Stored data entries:
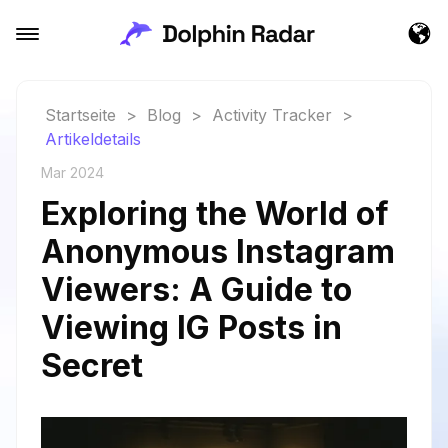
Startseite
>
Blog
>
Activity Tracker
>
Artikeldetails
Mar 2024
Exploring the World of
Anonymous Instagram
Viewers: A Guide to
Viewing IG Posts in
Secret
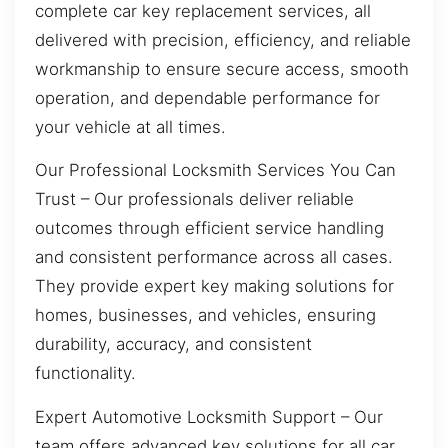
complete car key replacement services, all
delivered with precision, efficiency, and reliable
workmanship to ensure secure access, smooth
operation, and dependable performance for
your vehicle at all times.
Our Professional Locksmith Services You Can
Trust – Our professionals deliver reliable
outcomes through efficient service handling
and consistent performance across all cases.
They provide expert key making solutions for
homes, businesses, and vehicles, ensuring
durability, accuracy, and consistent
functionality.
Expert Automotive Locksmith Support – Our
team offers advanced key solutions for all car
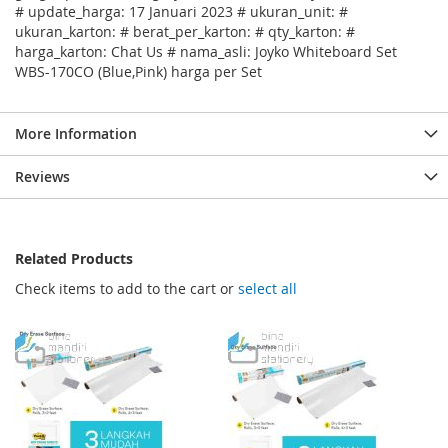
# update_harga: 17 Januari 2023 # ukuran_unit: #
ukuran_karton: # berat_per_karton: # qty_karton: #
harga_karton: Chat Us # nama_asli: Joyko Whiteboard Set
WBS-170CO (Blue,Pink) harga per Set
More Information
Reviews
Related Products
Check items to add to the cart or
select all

---

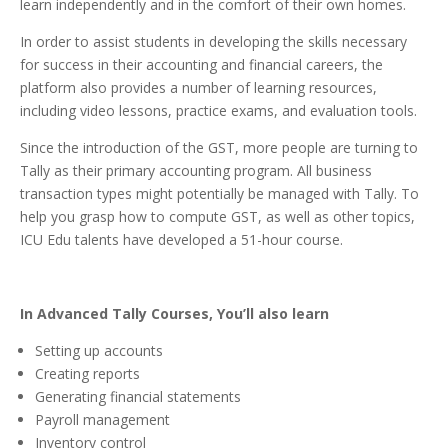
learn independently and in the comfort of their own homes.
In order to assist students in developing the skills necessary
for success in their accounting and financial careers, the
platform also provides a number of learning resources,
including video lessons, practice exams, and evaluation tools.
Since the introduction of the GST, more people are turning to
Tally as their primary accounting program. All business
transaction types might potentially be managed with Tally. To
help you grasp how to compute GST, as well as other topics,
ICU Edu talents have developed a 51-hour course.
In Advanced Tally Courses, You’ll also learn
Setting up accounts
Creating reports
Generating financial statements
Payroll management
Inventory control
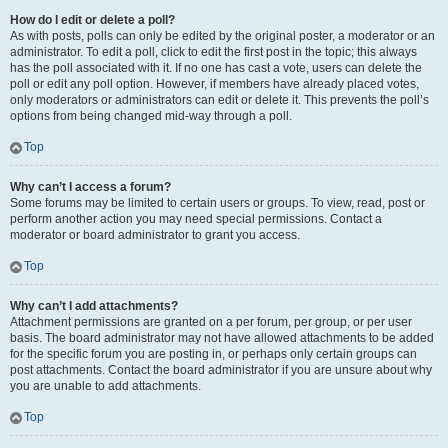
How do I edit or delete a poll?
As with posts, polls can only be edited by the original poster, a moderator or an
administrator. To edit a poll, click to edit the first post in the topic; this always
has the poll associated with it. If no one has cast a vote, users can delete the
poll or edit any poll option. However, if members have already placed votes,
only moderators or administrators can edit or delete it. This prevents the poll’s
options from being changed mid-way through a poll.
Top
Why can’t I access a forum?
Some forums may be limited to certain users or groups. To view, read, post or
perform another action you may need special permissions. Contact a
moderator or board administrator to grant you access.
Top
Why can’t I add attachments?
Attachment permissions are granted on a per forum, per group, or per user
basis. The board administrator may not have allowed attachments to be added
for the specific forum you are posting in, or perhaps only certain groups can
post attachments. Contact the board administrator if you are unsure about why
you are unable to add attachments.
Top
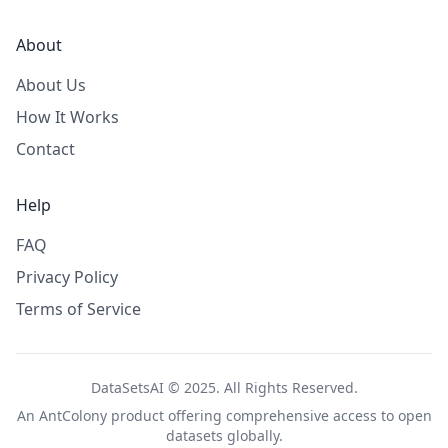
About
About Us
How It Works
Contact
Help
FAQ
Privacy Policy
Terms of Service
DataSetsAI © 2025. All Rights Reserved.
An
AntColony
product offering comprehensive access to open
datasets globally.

» **Exercise requirements**
What is needed is an exact copy of the lines above, from the one holding "Artikeldetails" down to the one holding "and consistent performance across all cases.", with those two included and the pictures left out.

» **Result of this task**
Artikeldetails
Mar 2024
Exploring the World of
Anonymous Instagram
Viewers: A Guide to
Viewing IG Posts in
Secret
complete car key replacement services, all
delivered with precision, efficiency, and reliable
workmanship to ensure secure access, smooth
operation, and dependable performance for
your vehicle at all times.
Our Professional Locksmith Services You Can
Trust – Our professionals deliver reliable
outcomes through efficient service handling
and consistent performance across all cases.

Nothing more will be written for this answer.